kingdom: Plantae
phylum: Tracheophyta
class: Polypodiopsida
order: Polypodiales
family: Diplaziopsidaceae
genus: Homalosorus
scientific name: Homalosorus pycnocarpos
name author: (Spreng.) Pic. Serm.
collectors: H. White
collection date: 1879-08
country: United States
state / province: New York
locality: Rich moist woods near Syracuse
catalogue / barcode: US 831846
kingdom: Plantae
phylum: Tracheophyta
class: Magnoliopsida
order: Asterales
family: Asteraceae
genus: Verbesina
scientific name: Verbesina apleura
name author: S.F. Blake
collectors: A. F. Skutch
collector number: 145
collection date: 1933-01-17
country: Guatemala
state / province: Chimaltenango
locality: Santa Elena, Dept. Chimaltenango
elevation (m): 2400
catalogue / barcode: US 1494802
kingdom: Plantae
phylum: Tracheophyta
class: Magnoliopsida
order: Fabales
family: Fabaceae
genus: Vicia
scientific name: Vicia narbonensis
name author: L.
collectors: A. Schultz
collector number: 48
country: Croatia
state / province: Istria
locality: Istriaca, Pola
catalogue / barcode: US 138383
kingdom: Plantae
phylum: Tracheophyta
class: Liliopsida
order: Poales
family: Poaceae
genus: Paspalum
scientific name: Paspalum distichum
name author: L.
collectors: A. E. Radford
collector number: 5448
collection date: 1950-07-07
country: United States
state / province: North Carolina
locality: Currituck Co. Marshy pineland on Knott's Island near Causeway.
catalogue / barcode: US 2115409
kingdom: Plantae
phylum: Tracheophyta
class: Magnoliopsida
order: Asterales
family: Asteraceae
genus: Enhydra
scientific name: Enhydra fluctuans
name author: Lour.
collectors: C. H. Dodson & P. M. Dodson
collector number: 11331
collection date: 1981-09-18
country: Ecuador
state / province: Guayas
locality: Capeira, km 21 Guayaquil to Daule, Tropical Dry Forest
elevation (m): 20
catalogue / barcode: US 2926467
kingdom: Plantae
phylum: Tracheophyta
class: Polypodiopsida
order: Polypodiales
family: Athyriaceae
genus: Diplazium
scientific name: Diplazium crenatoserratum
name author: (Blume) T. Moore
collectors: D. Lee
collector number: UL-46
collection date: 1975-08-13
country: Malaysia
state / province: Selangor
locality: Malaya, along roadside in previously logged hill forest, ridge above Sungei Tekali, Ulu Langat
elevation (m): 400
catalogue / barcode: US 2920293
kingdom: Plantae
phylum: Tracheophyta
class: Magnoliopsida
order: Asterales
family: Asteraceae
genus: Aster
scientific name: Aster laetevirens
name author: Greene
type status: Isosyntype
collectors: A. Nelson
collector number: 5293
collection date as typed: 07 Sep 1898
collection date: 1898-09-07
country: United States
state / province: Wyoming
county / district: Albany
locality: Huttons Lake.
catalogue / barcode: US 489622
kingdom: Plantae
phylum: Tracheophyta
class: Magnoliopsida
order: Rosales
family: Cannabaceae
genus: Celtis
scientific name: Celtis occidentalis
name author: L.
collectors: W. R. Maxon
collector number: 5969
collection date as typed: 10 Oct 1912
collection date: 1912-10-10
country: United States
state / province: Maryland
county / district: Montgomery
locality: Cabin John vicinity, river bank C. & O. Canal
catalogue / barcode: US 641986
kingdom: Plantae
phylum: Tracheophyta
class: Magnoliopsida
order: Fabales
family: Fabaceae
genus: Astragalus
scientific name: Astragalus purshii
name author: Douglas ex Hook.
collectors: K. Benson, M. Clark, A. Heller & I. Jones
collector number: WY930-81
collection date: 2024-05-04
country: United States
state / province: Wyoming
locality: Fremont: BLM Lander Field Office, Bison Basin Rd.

================

- _What the task requires_
Copy these lines, every one of them, without changing anything.

- _Solution to the problem_
kingdom: Plantae
phylum: Tracheophyta
class: Polypodiopsida
order: Polypodiales
family: Diplaziopsidaceae
genus: Homalosorus
scientific name: Homalosorus pycnocarpos
name author: (Spreng.) Pic. Serm.
collectors: H. White
collection date: 1879-08
country: United States
state / province: New York
locality: Rich moist woods near Syracuse
catalogue / barcode: US 831846
kingdom: Plantae
phylum: Tracheophyta
class: Magnoliopsida
order: Asterales
family: Asteraceae
genus: Verbesina
scientific name: Verbesina apleura
name author: S.F. Blake
collectors: A. F. Skutch
collector number: 145
collection date: 1933-01-17
country: Guatemala
state / province: Chimaltenango
locality: Santa Elena, Dept. Chimaltenango
elevation (m): 2400
catalogue / barcode: US 1494802
kingdom: Plantae
phylum: Tracheophyta
class: Magnoliopsida
order: Fabales
family: Fabaceae
genus: Vicia
scientific name: Vicia narbonensis
name author: L.
collectors: A. Schultz
collector number: 48
country: Croatia
state / province: Istria
locality: Istriaca, Pola
catalogue / barcode: US 138383
kingdom: Plantae
phylum: Tracheophyta
class: Liliopsida
order: Poales
family: Poaceae
genus: Paspalum
scientific name: Paspalum distichum
name author: L.
collectors: A. E. Radford
collector number: 5448
collection date: 1950-07-07
country: United States
state / province: North Carolina
locality: Currituck Co. Marshy pineland on Knott's Island near Causeway.
catalogue / barcode: US 2115409
kingdom: Plantae
phylum: Tracheophyta
class: Magnoliopsida
order: Asterales
family: Asteraceae
genus: Enhydra
scientific name: Enhydra fluctuans
name author: Lour.
collectors: C. H. Dodson & P. M. Dodson
collector number: 11331
collection date: 1981-09-18
country: Ecuador
state / province: Guayas
locality: Capeira, km 21 Guayaquil to Daule, Tropical Dry Forest
elevation (m): 20
catalogue / barcode: US 2926467
kingdom: Plantae
phylum: Tracheophyta
class: Polypodiopsida
order: Polypodiales
family: Athyriaceae
genus: Diplazium
scientific name: Diplazium crenatoserratum
name author: (Blume) T. Moore
collectors: D. Lee
collector number: UL-46
collection date: 1975-08-13
country: Malaysia
state / province: Selangor
locality: Malaya, along roadside in previously logged hill forest, ridge above Sungei Tekali, Ulu Langat
elevation (m): 400
catalogue / barcode: US 2920293
kingdom: Plantae
phylum: Tracheophyta
class: Magnoliopsida
order: Asterales
family: Asteraceae
genus: Aster
scientific name: Aster laetevirens
name author: Greene
type status: Isosyntype
collectors: A. Nelson
collector number: 5293
collection date as typed: 07 Sep 1898
collection date: 1898-09-07
country: United States
state / province: Wyoming
county / district: Albany
locality: Huttons Lake.
catalogue / barcode: US 489622
kingdom: Plantae
phylum: Tracheophyta
class: Magnoliopsida
order: Rosales
family: Cannabaceae
genus: Celtis
scientific name: Celtis occidentalis
name author: L.
collectors: W. R. Maxon
collector number: 5969
collection date as typed: 10 Oct 1912
collection date: 1912-10-10
country: United States
state / province: Maryland
county / district: Montgomery
locality: Cabin John vicinity, river bank C. & O. Canal
catalogue / barcode: US 641986
kingdom: Plantae
phylum: Tracheophyta
class: Magnoliopsida
order: Fabales
family: Fabaceae
genus: Astragalus
scientific name: Astragalus purshii
name author: Douglas ex Hook.
collectors: K. Benson, M. Clark, A. Heller & I. Jones
collector number: WY930-81
collection date: 2024-05-04
country: United States
state / province: Wyoming
locality: Fremont: BLM Lander Field Office, Bison Basin Rd.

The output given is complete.